Activity:
The response must consist of the lines below from the one with "nose: (812, 250)" through the one with "left shoulder: (906, 284)", exactly as they appear and with both ends kept.

Top of Materials provided

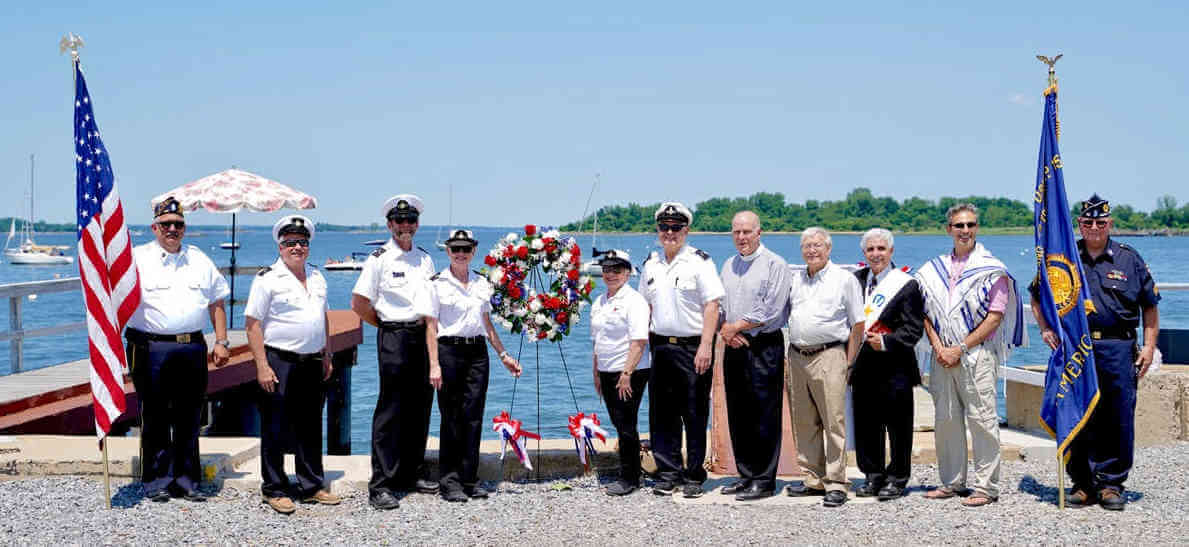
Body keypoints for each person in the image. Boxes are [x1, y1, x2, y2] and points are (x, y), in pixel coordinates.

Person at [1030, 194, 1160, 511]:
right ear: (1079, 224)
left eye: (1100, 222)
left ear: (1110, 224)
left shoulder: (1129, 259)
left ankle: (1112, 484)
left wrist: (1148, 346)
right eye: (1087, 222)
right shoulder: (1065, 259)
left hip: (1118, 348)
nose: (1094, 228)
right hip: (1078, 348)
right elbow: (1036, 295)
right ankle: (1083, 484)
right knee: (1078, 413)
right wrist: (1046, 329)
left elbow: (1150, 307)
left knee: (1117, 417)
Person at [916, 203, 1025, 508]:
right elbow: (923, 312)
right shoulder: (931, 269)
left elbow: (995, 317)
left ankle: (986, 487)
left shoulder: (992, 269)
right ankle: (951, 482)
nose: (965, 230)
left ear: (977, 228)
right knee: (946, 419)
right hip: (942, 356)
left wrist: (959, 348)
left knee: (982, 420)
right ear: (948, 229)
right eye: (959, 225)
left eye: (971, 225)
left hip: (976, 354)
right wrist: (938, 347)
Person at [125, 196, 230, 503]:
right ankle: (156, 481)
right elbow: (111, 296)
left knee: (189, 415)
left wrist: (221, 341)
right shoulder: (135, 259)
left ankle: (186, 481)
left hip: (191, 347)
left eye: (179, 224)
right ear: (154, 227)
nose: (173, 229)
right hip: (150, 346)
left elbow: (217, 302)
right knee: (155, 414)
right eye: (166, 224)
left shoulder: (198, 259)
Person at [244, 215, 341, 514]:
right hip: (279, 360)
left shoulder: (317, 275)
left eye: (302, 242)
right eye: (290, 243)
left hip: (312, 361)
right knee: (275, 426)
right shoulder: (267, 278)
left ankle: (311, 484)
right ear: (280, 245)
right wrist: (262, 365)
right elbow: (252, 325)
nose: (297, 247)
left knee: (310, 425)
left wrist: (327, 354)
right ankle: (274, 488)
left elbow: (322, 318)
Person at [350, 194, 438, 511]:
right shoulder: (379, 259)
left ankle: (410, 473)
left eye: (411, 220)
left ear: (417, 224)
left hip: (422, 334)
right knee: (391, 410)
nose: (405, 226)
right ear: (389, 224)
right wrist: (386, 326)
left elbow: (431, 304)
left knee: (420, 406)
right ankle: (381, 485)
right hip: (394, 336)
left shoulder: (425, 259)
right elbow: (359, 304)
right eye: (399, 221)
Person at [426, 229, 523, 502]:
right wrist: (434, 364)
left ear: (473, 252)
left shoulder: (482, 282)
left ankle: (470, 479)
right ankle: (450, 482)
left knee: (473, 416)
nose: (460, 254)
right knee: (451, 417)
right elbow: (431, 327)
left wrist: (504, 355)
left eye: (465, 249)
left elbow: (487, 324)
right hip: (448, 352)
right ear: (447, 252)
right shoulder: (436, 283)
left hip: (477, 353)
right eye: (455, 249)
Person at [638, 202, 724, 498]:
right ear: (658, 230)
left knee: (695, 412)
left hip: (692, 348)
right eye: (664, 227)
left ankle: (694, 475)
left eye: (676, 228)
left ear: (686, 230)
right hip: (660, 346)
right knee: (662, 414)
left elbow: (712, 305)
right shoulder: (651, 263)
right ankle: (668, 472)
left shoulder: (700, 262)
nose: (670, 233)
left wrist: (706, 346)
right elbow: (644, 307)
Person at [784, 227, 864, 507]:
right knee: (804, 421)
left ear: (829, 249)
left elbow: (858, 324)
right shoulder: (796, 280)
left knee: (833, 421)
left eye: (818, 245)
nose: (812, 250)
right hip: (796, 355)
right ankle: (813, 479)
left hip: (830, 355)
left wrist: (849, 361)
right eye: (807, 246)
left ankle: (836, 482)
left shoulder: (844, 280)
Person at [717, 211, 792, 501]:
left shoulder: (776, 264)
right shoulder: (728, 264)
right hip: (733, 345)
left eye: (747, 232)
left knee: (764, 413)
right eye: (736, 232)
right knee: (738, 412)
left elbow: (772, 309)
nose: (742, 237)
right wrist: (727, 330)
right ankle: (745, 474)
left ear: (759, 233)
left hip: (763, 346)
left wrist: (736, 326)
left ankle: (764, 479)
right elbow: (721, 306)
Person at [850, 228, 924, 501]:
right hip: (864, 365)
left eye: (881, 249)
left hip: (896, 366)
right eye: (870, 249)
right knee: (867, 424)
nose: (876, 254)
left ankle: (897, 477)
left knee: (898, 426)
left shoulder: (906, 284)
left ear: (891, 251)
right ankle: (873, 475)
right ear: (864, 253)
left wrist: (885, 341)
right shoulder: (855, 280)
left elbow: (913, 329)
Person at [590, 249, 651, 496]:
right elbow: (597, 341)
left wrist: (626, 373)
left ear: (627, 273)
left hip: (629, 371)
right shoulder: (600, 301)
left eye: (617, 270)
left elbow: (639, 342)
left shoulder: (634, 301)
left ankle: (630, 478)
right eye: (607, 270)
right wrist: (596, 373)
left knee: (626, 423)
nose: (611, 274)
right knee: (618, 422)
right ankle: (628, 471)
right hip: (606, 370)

Bottom of Materials provided
Top of Materials provided

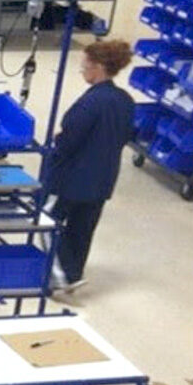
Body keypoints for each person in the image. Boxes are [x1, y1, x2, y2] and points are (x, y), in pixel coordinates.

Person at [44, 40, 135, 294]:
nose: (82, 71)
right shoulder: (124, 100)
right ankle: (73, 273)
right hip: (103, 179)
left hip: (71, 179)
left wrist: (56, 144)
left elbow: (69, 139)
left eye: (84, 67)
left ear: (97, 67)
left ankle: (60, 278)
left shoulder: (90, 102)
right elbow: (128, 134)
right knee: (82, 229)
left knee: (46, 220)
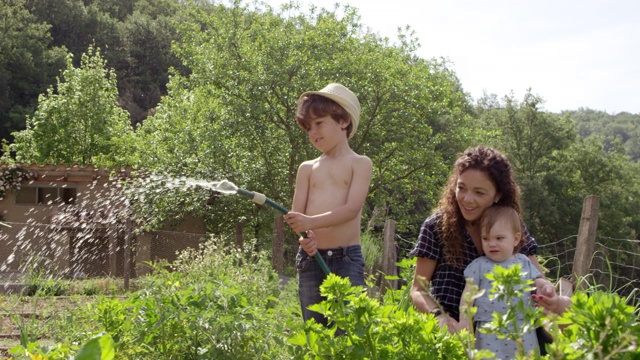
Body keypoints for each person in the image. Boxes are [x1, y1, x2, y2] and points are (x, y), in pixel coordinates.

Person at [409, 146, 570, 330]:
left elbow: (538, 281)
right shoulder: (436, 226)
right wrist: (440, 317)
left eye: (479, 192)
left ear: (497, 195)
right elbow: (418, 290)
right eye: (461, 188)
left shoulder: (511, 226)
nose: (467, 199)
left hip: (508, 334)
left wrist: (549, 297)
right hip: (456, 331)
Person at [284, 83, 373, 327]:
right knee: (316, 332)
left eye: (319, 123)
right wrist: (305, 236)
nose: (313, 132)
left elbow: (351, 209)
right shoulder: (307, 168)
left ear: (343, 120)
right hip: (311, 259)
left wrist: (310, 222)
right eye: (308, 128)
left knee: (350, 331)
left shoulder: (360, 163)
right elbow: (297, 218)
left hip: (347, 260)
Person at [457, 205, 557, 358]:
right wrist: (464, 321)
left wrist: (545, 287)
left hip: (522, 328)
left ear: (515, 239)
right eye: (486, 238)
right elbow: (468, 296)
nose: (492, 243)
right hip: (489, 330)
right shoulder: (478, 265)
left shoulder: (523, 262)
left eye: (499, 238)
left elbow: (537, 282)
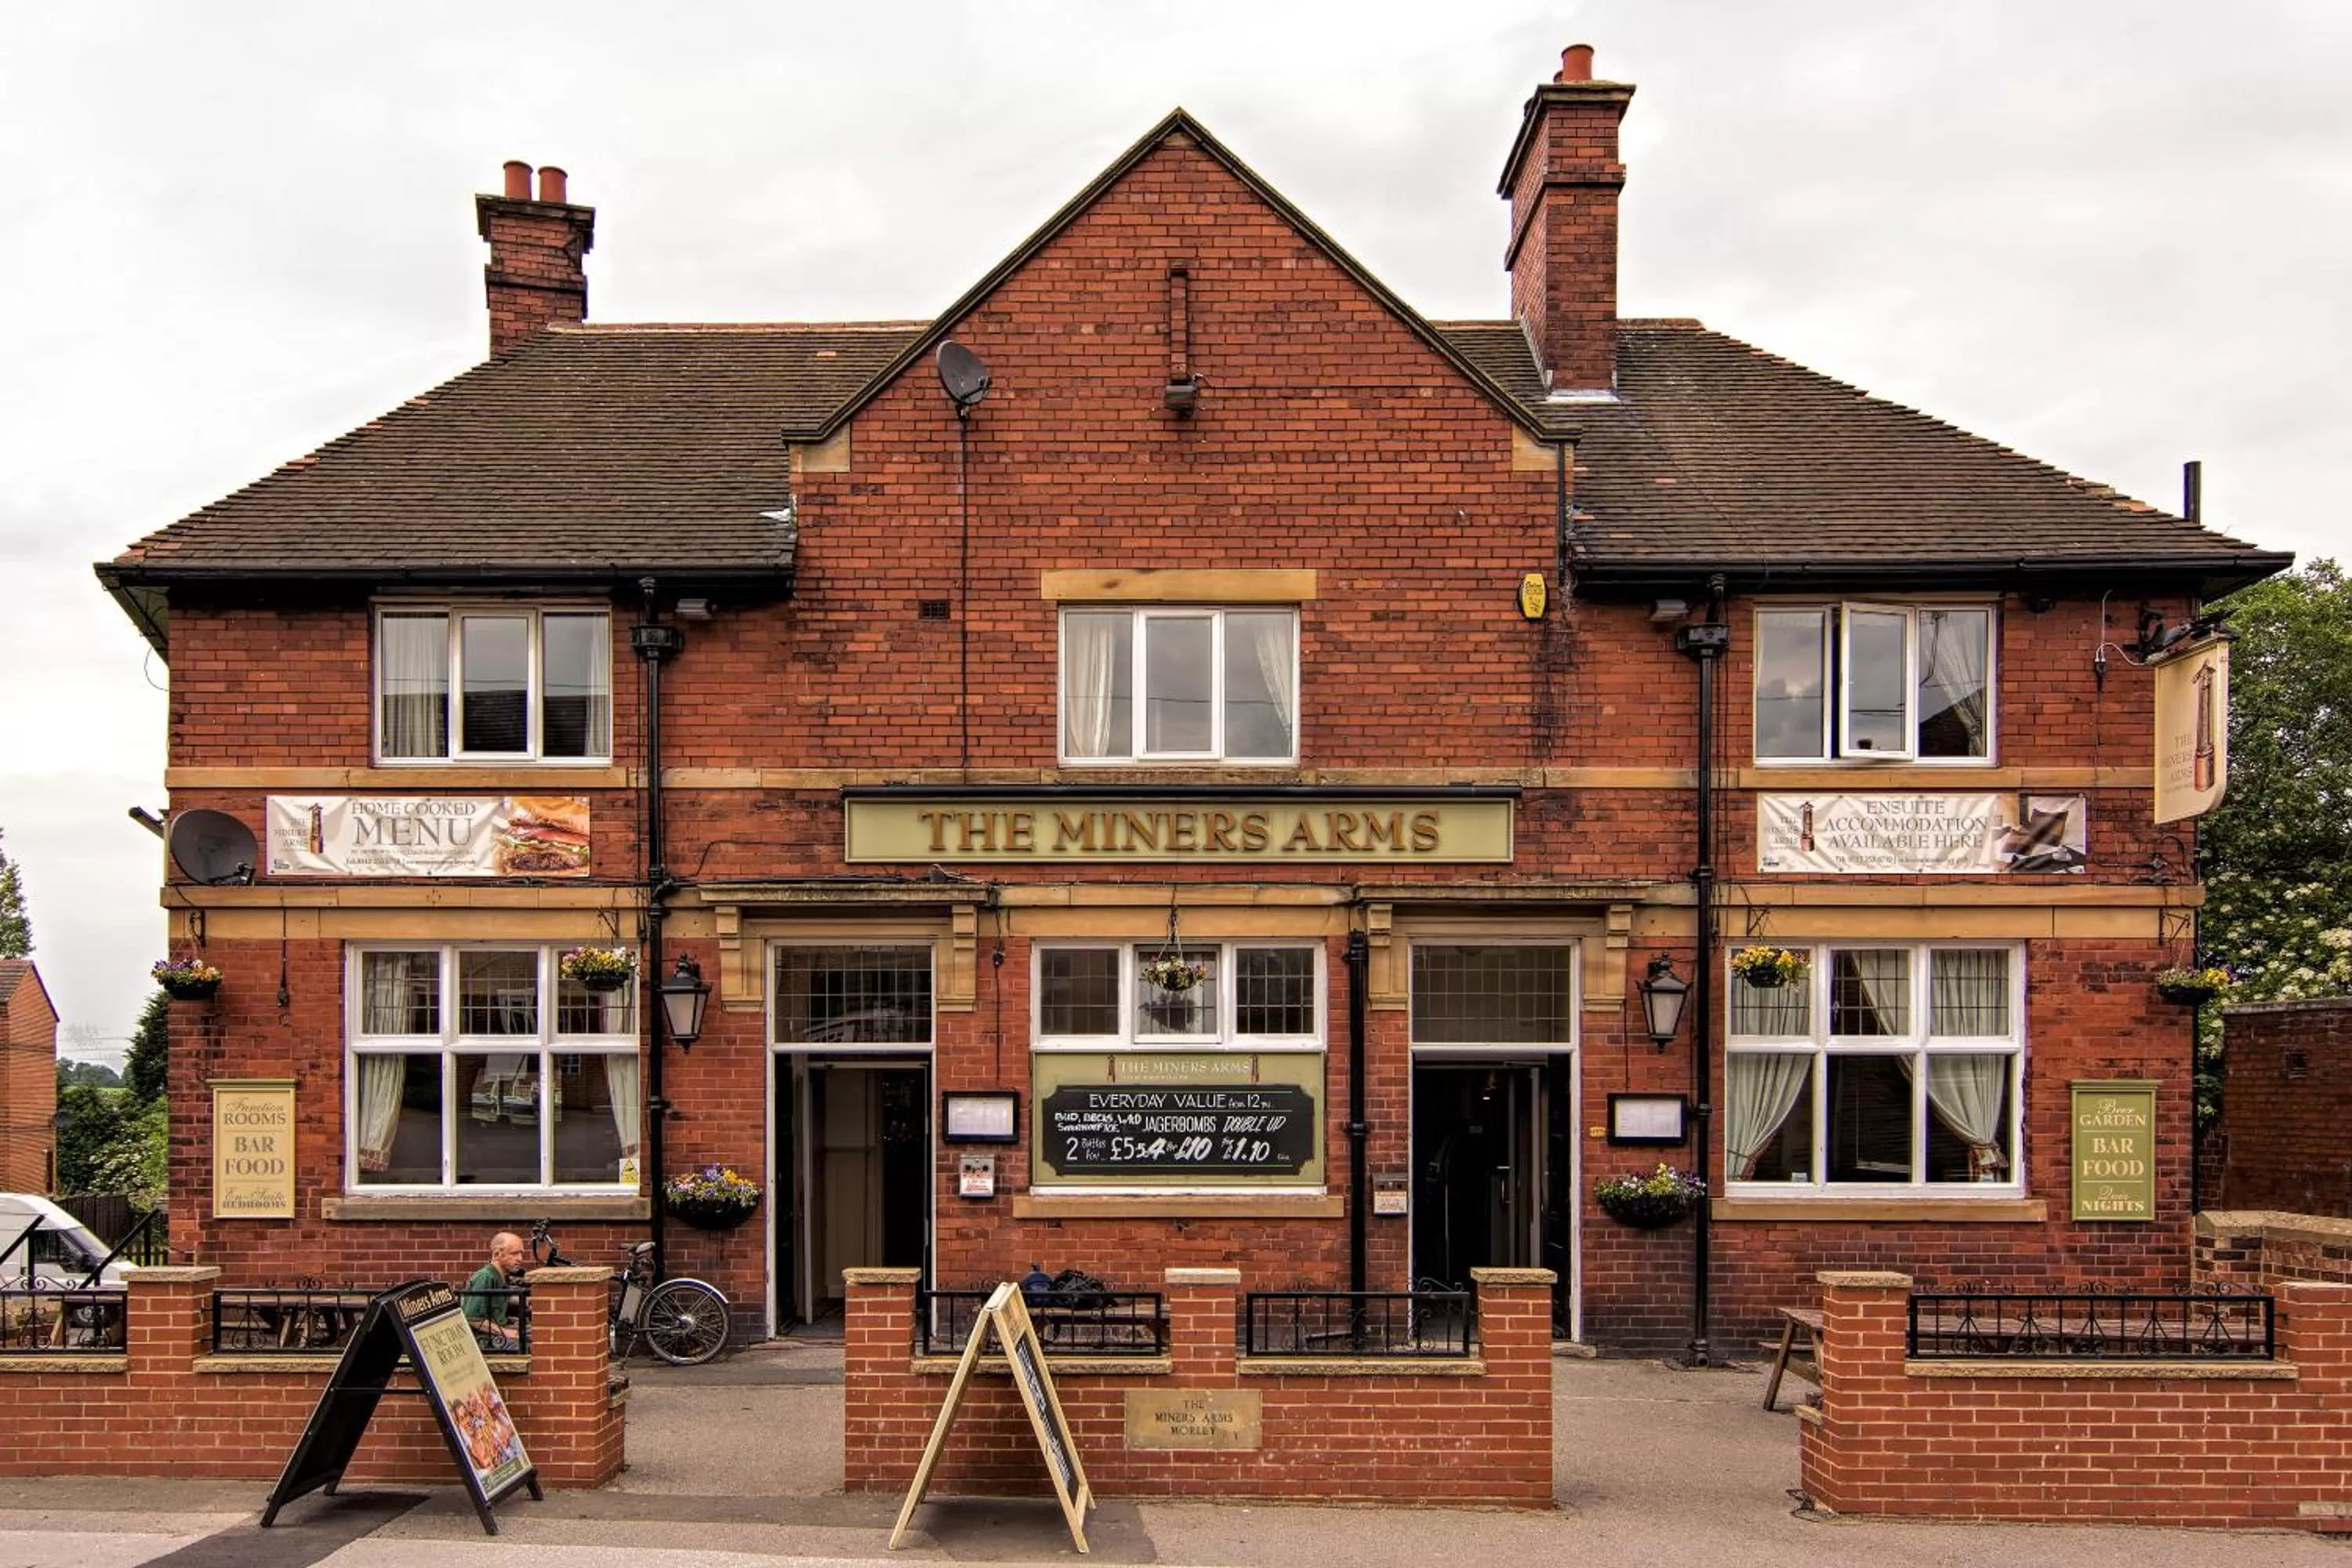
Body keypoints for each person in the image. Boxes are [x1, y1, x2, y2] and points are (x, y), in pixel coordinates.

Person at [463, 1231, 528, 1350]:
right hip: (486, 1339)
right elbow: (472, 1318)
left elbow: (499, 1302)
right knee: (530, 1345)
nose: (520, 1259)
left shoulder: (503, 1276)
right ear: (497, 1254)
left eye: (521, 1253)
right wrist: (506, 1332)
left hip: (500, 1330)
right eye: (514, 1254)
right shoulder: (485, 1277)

Bottom of Materials provided

Exercise result:
nose: (812, 250)
right hip: (796, 355)
right ankle: (813, 479)
left hip: (830, 355)
left wrist: (849, 361)
right eye: (807, 246)
left ankle: (836, 482)
left shoulder: (844, 280)
Person at [717, 211, 792, 501]:
left shoulder: (776, 264)
right shoulder: (728, 264)
right hip: (733, 345)
left eye: (747, 232)
left knee: (764, 413)
right eye: (736, 232)
right knee: (738, 412)
left elbow: (772, 309)
nose: (742, 237)
right wrist: (727, 330)
right ankle: (745, 474)
left ear: (759, 233)
left hip: (763, 346)
left wrist: (736, 326)
left ankle: (764, 479)
right elbow: (721, 306)
Person at [850, 228, 924, 501]:
right hip: (864, 365)
left eye: (881, 249)
left hip: (896, 366)
right eye: (870, 249)
right knee: (867, 424)
nose: (876, 254)
left ankle: (897, 477)
left knee: (898, 426)
left shoulder: (906, 284)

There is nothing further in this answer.